▶ [SUPPLIED DATA]:
[Start of section]

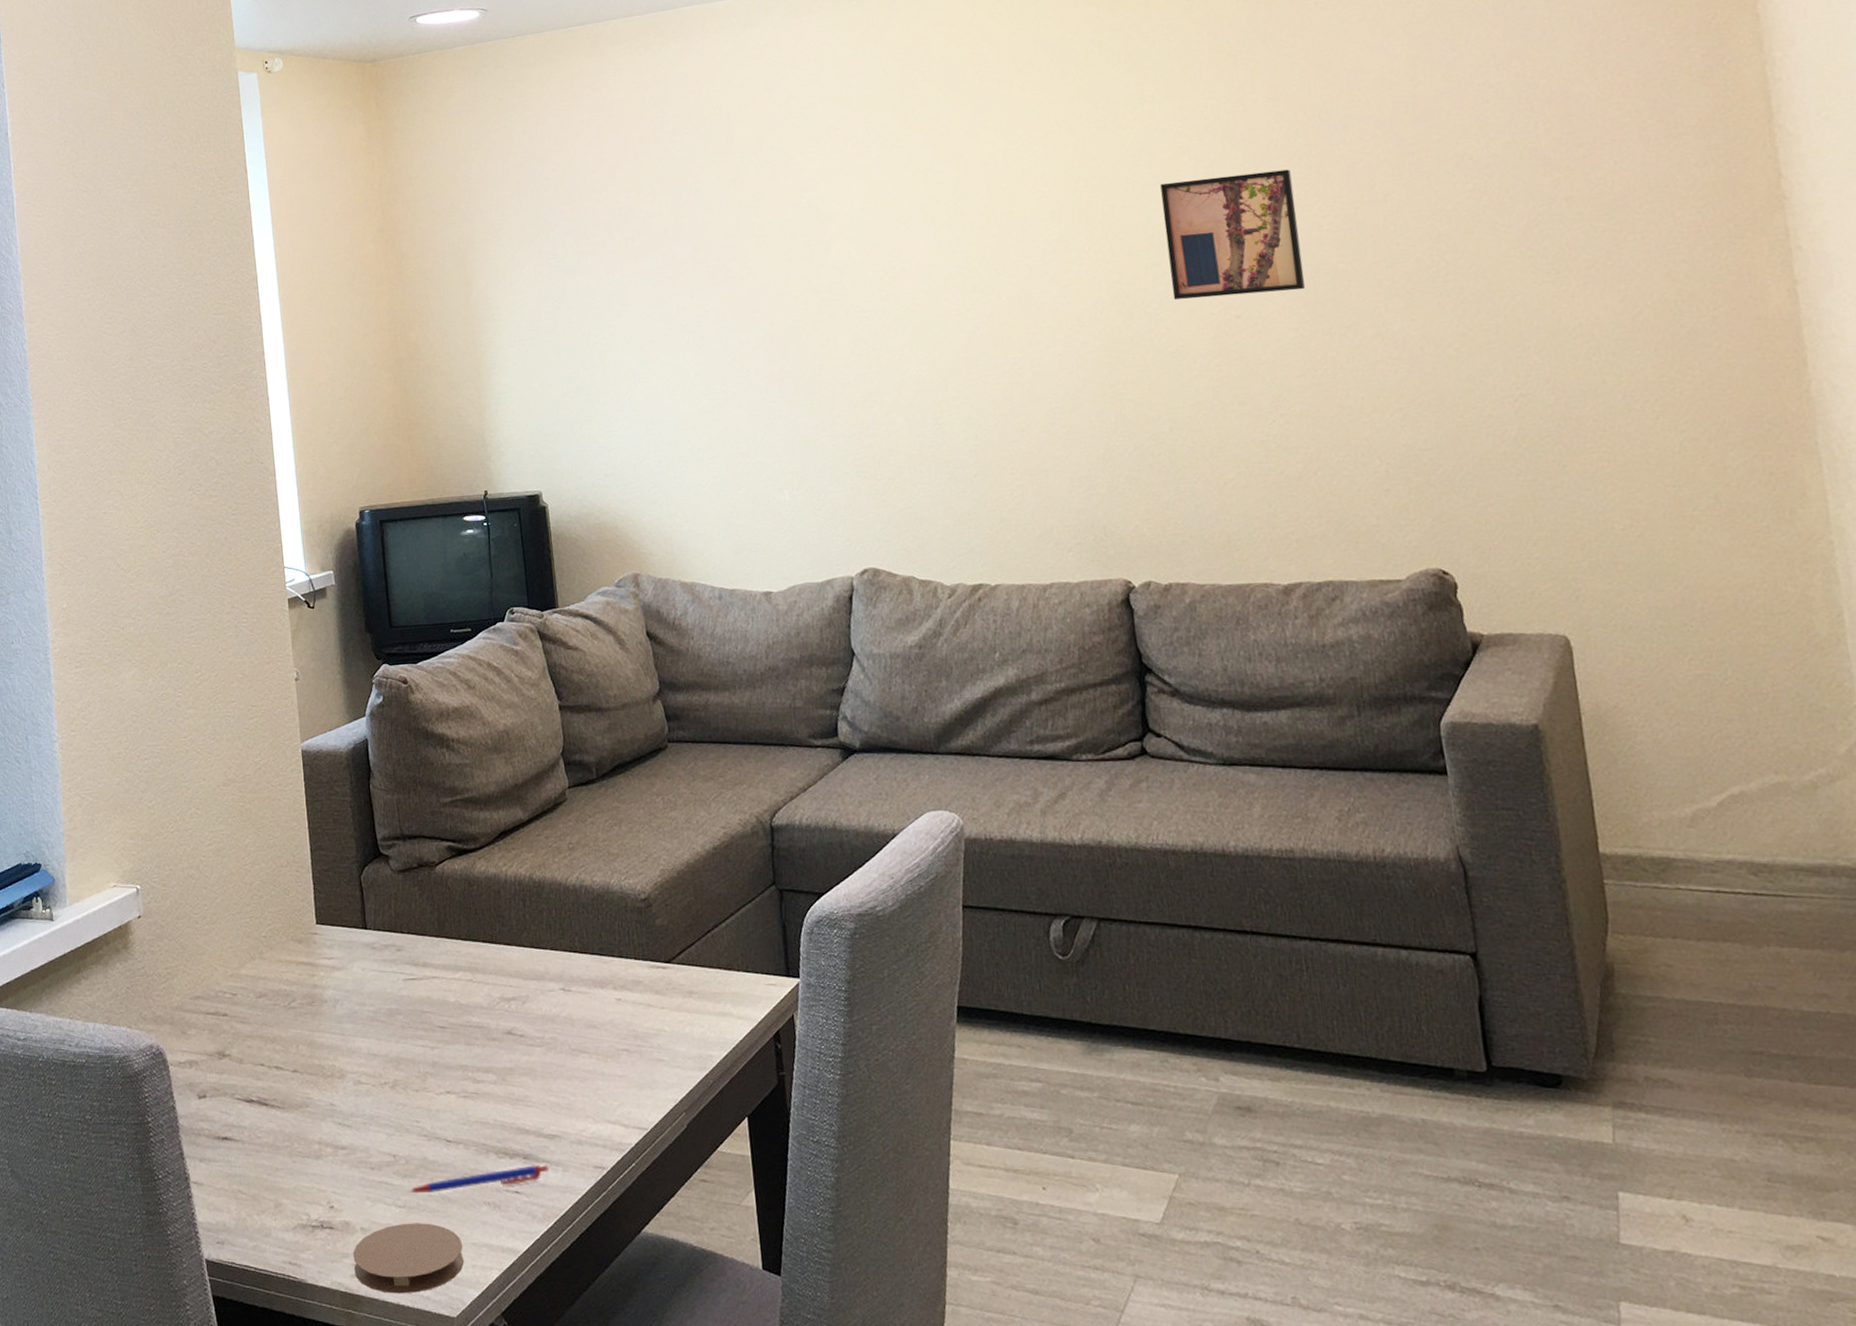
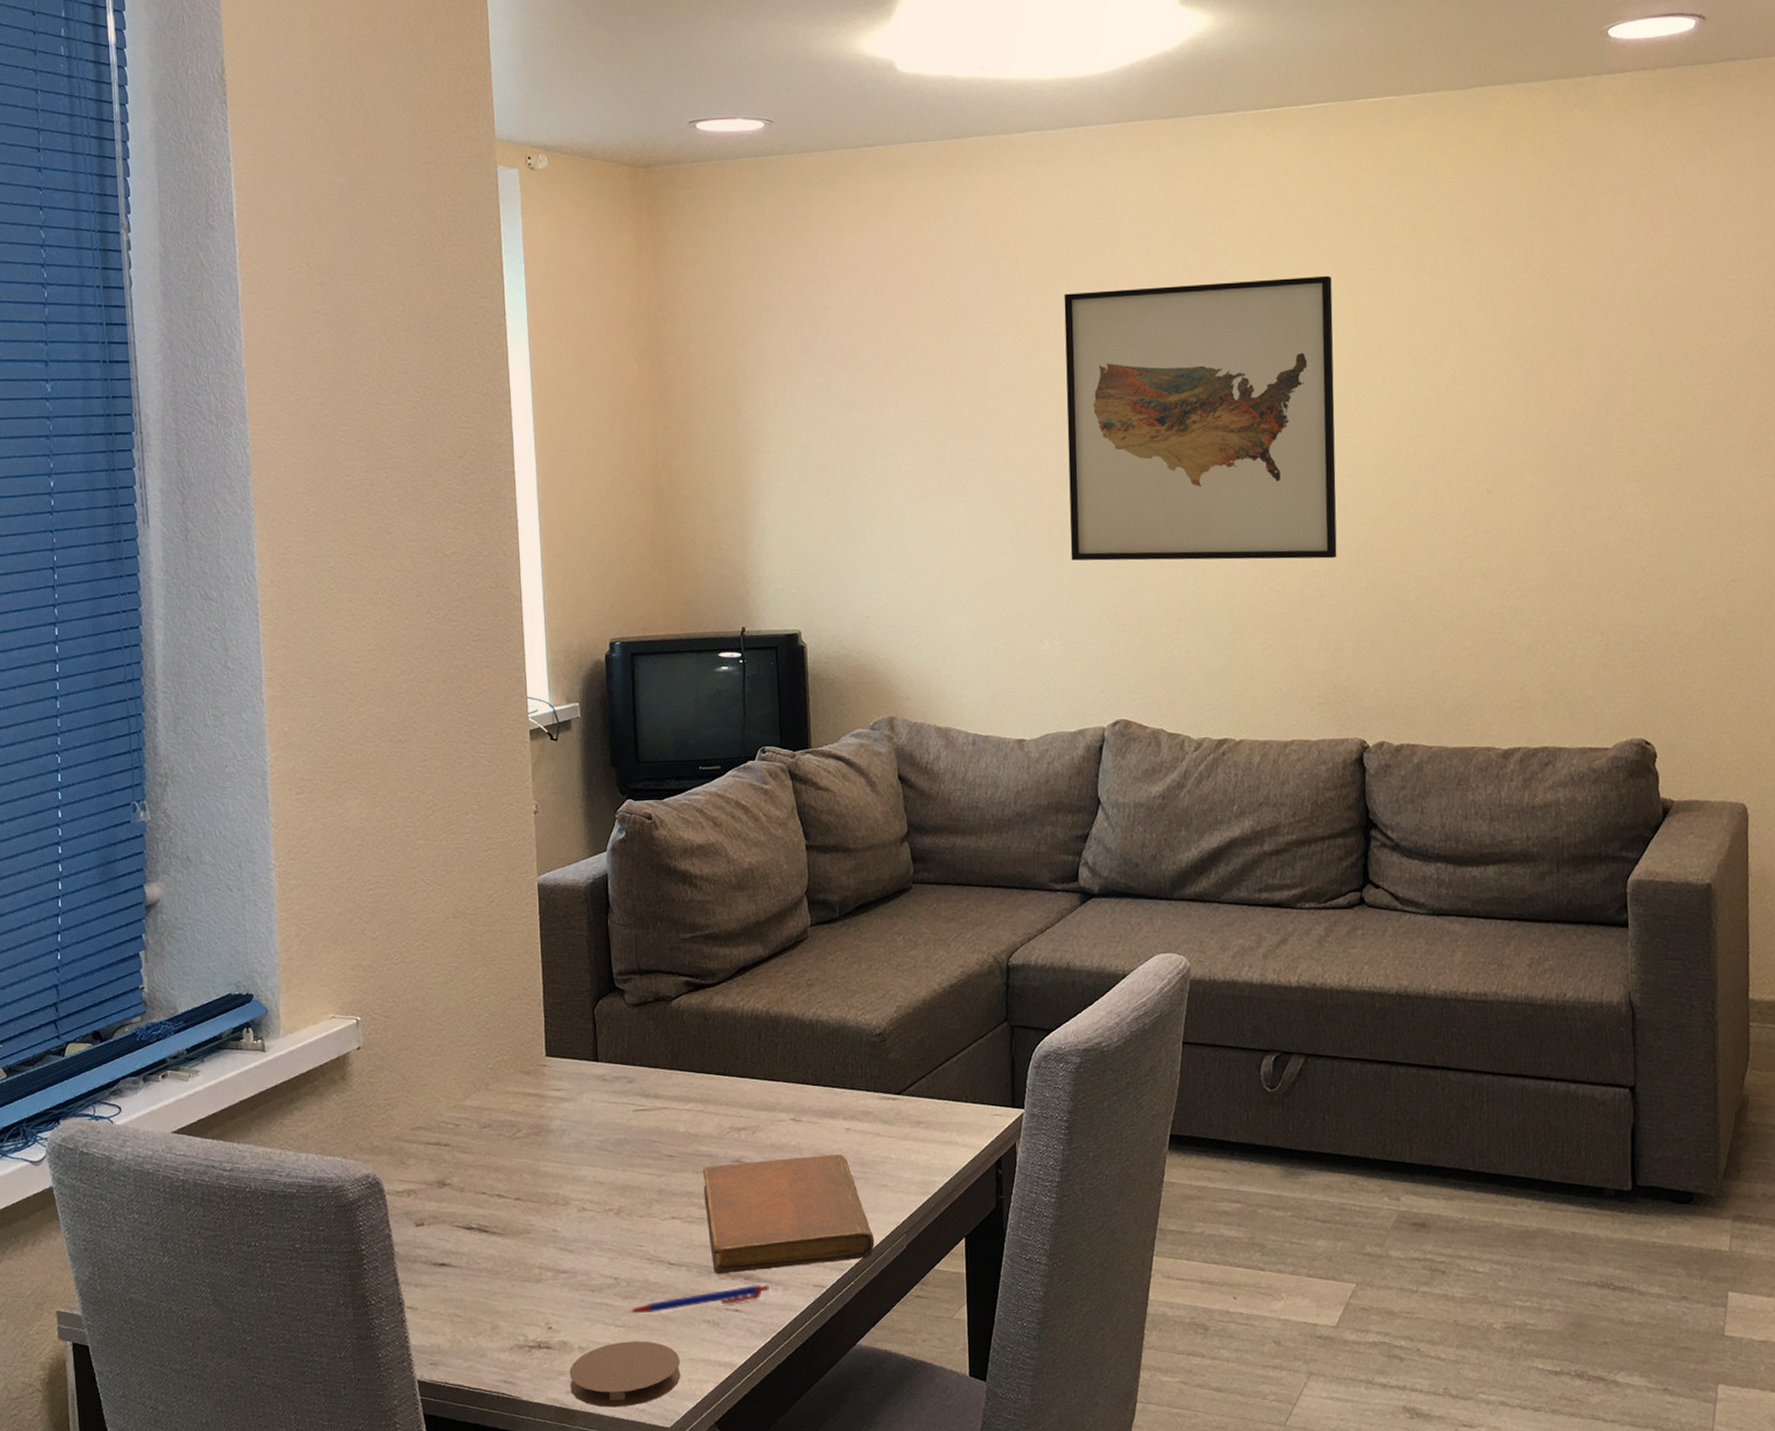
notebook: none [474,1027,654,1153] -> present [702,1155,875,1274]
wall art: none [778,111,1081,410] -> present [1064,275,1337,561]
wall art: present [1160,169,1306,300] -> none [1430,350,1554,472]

[End of section]

Please transcribe only the portion of the material that starts at the line containing "wall art: none" and runs through its last line, inclusive, exactly as given.

wall art: none [778,111,1081,410] -> present [1064,275,1337,561]
wall art: present [1160,169,1306,300] -> none [1430,350,1554,472]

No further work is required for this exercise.